One of the great ironies of the wars in Iraq and Afghanistan has been that our military can engage in longer conflicts than ever, while losing only a fraction of the numbers who were killed during World War II and Vietnam.

Aside from improvements in soldiers’ defensive gear, a major element in the successful reduction of troop deaths has been that boots on the ground have been replaced by mechanized eyes in the sky — otherwise known as drones.  

Yet these seemingly simple weapons carry a great deal of ethically complex baggage. The men and women who launch missiles from unmanned drones half a world away may appear to be living a dream life in which they can kill the enemy for 12 hours and then drive home to their families each night, but the psychological toll their work takes on them can be just as devastating as if bullets were flying by their heads.

The supposedly safe and simple use of drones in warfare is also being sold to citizens as a gateway to their use for surveillance by law enforcement and in more efficient commercial delivery of products from corporate giants such as Amazon.com. Yet the new movie, “Good Kill,” starring Ethan Hawke as a Catholic drone pilot and married father whose guilt slowly starts to drive him crazy, points out that while drone warfare may have begun with good intentions, there are potentially serious ramifications for us all.

“I was really interested in the character in the movie because we’ve never asked soldiers to do what he does, which is go to war with the Taliban 12 hours a day, then go home to his wife and kids and repeat the next day,” says Andrew Niccol, writer-director of “Good Kill,” which was made on a low budget due to its controversial subject matter.

“I was interested in the psychological toll on this new generation. I spoke with ex-drone pilots, and there’s no shortage of them because there’s so much burnout. Someone like Ethan’s character, who was an F-16 fighter pilot, could drop munitions and fly away,” he said.

“Drone pilots drop bombs and then have to sit and watch the damage they caused for damage assessment — counting the dead,” Niccol continues. “That’s got to have a toll. It’s a new schizophrenic type of warfare: kill the Taliban, then take a 30 minute drive home on the freeway.”

Indeed, “Good Kill” provides a subtle yet riveting portrait of this new world facing America — one in which our defense contractors keep creating ever more inventive ways to kill people in foreign lands while appearing to save our soldiers from harm in combat.

“It’s been an interesting response to the film so far, because we played the Venice Film Festival and found we were accused of being too anti-American, yet in Europe we were accused of being too pro-American, even though I’m not American,” says Niccol, a native of New Zealand.

“I come at it from a humanist point of view, and the drone warfare issue is bipartisan because it started under Bush and escalated under Obama. There’s a lot of support for drone warfare, but whether you think you’re an advocate or opponent, this movie will move you to think and educate people to what is actually happening.”
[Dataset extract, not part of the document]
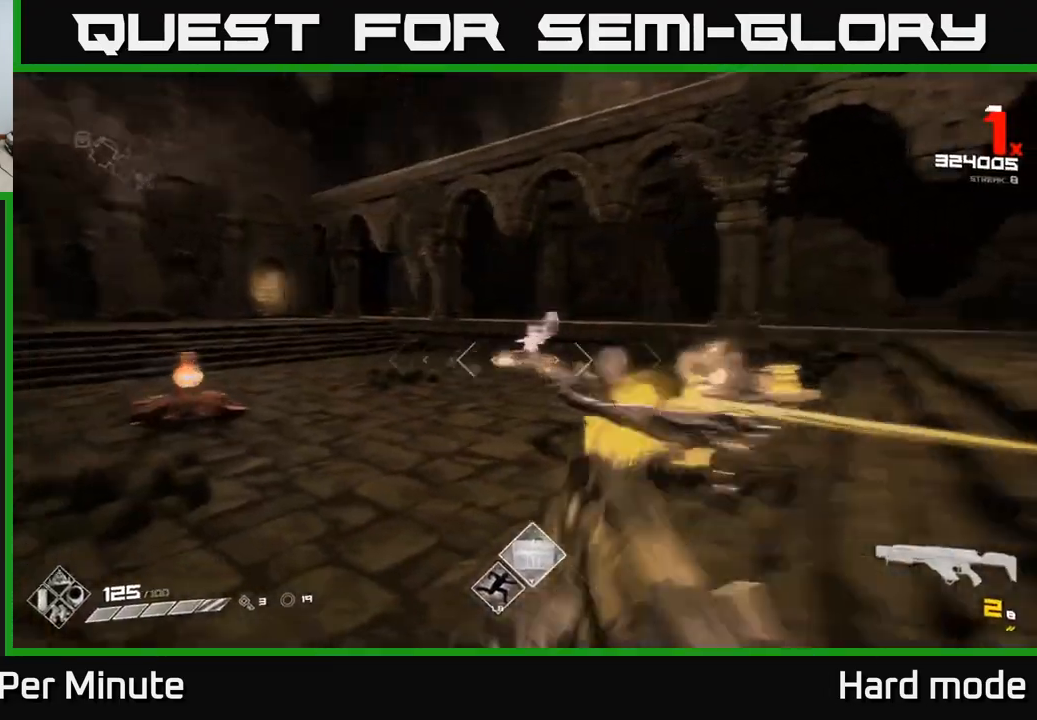
{"dt_ms": 500, "buttons": [], "left_stick": "center", "right_stick": "center", "events": [[17, "right_stick", "left"], [100, "R2", "up"], [133, "right_stick", "center"], [250, "left_stick", "center"], [333, "left_stick", "left"], [350, "right_stick", "left"], [367, "R2", "down"], [433, "right_stick", "center"], [467, "R2", "up"], [467, "left_stick", "center"]]}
Niccol has a long history of being on the cutting edge of technology and the ethical debates that go with it, having written the 1998 classic, “The Truman Show” shortly before the explosion of reality television. He also explored the issue of human genetic engineering in the movie, “Gattaca,” which he both wrote and directed.

Niccol feels that “Good Kill,” a character-based film with an extremely down to earth sensibility, has many parallels to “Gattaca.” That movie also starred Hawke, as a young man who dreams of being an astronaut but has to fight for his rights to study for the job because a genetic test given at birth has labeled him as having a poor heart, resulting in his being treated as second-class by society.

“In ‘Gattaca,’ I’m drawn to the ambiguity in life, because the thing about genetic engineering is that you can do wonderful things and cure diseases, but the flip side comes once you start enhancing people to make your son 6’4” and have blue eyes,” says Niccol. “A drone program can be really precise, but we can really precisely kill the wrong people. We always need to consider the duality of these things.”

And while Niccol harbors no illusions that his limited-release film can stop the use of drones, he’s happy to just make people stop a moment and put some thought into the world and just war and how they want to see it run.

“To be anti-drone is not to say you’re anti-Internet,” Niccol concludes. “Neither one is going anywhere, they’re new tools and the question is how responsibly you use it. That’s the conversation I hope we’ll have out of the movie.”

“Good Kill” opened May 15 in select theatres throughout the Los Angeles area.